Mukena dalam Pengakuan Horor Mahasiswi Cianjur Nyaris Jadi PSK

Ikbal Selamet - detikJabar
Senin, 01 Agu 2022 15:37 WIB
Poster
Ilustrasi. (Foto: Edi Wahyono/detikcom)
Cianjur -

Seorang mahasiswi di Kabupaten Cianjur nyaris dijadikan pekerja seks komersial (PSK) di Jakarta. Beruntung karena sebuah mukena perempuan ini berhasil selamat.

Bunga (nama samaran), mengaku dirinya tertipu dengan informasi lowongan kerja di media sosial Facebook. Dia yang semula dijanjikan akan bekerja sebagai babysitter malah dibawa ke penampungan untuk dijadikan PSK di sebuah kafe remang-remang di Jakarta.

"Di sana saya ditemukan dengan bos kafenya. Saya baru tahu kalau saya bukan akan bekerja sebagai babysitter, tapi mau dijadikan PSK," kata dia, Senin (1/8/2022).

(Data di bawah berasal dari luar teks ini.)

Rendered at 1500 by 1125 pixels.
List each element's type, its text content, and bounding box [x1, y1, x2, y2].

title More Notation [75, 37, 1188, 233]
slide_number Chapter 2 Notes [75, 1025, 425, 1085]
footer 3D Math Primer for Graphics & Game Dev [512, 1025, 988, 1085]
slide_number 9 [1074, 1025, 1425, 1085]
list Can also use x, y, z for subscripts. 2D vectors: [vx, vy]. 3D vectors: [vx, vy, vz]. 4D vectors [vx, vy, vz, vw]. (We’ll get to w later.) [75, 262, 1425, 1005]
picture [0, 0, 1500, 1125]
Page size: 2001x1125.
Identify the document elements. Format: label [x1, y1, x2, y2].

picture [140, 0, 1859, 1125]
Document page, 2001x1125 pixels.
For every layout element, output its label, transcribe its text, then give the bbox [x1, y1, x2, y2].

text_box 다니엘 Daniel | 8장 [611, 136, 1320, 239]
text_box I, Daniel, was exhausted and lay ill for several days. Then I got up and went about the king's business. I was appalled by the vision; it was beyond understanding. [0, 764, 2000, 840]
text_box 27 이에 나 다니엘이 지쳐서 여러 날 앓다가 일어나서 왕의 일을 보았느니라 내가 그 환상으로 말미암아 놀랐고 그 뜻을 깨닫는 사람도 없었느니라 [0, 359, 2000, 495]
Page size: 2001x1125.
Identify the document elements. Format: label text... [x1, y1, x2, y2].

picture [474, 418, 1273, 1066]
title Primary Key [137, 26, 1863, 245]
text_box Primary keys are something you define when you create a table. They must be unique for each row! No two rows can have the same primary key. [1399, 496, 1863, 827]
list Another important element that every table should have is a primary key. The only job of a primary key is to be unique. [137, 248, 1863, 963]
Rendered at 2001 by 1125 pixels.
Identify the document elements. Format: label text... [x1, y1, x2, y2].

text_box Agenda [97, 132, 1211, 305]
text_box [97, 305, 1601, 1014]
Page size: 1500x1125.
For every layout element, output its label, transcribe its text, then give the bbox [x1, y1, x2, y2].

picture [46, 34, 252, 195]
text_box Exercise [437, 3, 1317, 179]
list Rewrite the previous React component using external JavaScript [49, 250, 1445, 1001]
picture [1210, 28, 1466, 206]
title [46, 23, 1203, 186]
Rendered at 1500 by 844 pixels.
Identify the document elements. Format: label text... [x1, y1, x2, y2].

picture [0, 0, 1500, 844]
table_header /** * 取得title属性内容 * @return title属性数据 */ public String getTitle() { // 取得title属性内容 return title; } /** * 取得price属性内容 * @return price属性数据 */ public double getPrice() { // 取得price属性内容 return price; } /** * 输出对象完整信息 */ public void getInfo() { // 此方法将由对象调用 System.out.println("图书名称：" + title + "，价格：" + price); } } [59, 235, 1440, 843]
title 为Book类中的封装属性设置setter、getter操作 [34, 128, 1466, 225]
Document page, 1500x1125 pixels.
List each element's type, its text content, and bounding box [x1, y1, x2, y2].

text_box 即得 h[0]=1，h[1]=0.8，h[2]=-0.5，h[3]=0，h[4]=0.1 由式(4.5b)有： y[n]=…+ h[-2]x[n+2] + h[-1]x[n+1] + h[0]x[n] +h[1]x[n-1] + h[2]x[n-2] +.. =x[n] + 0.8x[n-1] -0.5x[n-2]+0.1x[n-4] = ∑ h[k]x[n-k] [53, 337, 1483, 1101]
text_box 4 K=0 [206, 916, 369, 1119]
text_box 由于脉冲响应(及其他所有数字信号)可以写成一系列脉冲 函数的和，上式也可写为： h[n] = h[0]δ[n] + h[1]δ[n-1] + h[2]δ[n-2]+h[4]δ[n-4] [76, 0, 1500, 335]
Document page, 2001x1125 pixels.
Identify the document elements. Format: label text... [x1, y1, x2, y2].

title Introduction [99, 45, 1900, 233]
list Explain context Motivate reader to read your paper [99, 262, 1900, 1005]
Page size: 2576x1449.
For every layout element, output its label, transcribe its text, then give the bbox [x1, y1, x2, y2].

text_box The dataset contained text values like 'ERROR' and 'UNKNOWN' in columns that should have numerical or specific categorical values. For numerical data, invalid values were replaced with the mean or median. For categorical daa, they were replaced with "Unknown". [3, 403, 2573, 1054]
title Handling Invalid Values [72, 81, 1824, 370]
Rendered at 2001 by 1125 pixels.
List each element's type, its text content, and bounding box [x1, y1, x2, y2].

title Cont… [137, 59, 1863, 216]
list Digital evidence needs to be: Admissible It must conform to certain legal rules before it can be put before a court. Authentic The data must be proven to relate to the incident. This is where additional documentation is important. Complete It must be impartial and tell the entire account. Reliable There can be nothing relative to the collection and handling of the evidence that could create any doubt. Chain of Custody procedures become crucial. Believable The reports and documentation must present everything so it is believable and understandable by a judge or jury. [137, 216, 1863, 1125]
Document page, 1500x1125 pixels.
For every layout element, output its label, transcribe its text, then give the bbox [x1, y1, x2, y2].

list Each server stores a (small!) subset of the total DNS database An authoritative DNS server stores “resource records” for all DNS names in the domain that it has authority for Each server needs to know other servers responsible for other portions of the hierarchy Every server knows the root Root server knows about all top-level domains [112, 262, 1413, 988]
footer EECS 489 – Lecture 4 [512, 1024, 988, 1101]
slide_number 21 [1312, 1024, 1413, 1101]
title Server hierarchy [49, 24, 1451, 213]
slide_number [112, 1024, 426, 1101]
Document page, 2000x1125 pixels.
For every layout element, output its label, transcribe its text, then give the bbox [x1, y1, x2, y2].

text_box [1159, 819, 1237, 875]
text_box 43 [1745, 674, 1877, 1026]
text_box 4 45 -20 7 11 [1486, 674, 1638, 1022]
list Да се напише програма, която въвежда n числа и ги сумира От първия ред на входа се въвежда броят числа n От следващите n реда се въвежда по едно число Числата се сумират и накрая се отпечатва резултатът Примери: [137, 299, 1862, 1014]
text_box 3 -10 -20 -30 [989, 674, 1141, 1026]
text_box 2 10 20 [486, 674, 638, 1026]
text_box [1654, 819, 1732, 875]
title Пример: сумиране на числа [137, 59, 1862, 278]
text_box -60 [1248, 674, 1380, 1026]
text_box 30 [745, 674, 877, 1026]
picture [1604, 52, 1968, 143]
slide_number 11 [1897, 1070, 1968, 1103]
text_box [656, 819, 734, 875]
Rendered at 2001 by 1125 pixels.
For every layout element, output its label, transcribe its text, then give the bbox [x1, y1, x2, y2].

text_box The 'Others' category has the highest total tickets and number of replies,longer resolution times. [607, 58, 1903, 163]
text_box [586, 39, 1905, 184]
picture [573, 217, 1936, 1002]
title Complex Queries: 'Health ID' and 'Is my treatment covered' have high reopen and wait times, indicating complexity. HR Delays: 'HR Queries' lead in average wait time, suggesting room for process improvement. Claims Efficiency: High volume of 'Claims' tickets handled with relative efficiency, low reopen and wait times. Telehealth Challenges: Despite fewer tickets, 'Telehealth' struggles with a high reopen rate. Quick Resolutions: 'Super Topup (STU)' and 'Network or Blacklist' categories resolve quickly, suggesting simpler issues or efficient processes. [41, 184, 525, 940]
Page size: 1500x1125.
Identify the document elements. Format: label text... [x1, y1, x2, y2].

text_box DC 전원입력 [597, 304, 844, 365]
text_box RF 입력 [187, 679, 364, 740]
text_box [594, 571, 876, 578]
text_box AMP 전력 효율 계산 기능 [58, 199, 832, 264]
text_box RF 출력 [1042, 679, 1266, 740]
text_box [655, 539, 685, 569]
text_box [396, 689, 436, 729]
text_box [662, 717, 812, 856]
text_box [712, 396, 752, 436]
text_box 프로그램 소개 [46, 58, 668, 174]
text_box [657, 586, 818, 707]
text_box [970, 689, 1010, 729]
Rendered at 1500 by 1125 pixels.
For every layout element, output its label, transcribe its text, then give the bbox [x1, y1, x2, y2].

Menurutnya setelah bertemu dengan bos kafe, dia dibawa kembali ke penampungan lantaran terus meminta dipulangkan ke Cianjur.

"Karena saya bawel minta pulang, saya dibawa lagi ke penampungan. Saya diminta tunggu dulu di penampungan. Tapi kemudian saya juga diminta untuk ikut dulu ke kosannya sebelum dipulangkan," ujar dia.

Begitu tiba di penampungan dan hendak dibawa ke kosan pria yang menawarkannya pekerjaan, Bunga meminta izin menunaikan salat.

"Saya mengulur waktu, minta izin buat salat. Kebetulan memang kalau pergi bawa mukena. Jadi saya langsung solat," kata dia.

Selepas salat, dia menghubungi temannya untuk meminta bantuan. Temannya itupun menyarankannya untuk tidak melepas mukena selepas salat.

"Saya pakai terus mukenanya, jadi pria yang mau bawa saya ke kosannya juga nggak berani mendekat," ungkap dia.

Tidak lama, temannya berbincang dengan pria yang menawarkan pekerjaan pada Bunga. Dalam percakapan itu, teman Bunga mengancam akan melapor kepada polisi jika Bunga tidak segera dipulangkan.

"Teman saya telepon, minta ingin mengobrol dengan pria yang membawa saya. Dia ancam akan lapor polisi, biar digerebek tempatnya. Karena lokasi saya berasa sudah dikirim ke teman saya. Setelah itu saya langsung disiapkan travel dan berhasil pulang lagi ke Cianjur," tututnya.

Dia mengaku bersyukur bisa selamat dari penipuan berkedok info lowongan pekerjaan tersebut.

"Saya bersyukur bisa selamat, dan karena mukena yang saya bawa juga bisa menjadi penolong. Saya berharap kejadian ini tidak menimpa perempuan lain di Cianjur, lebih hati-hati dengan info Loker di media sosial," pungkasnya.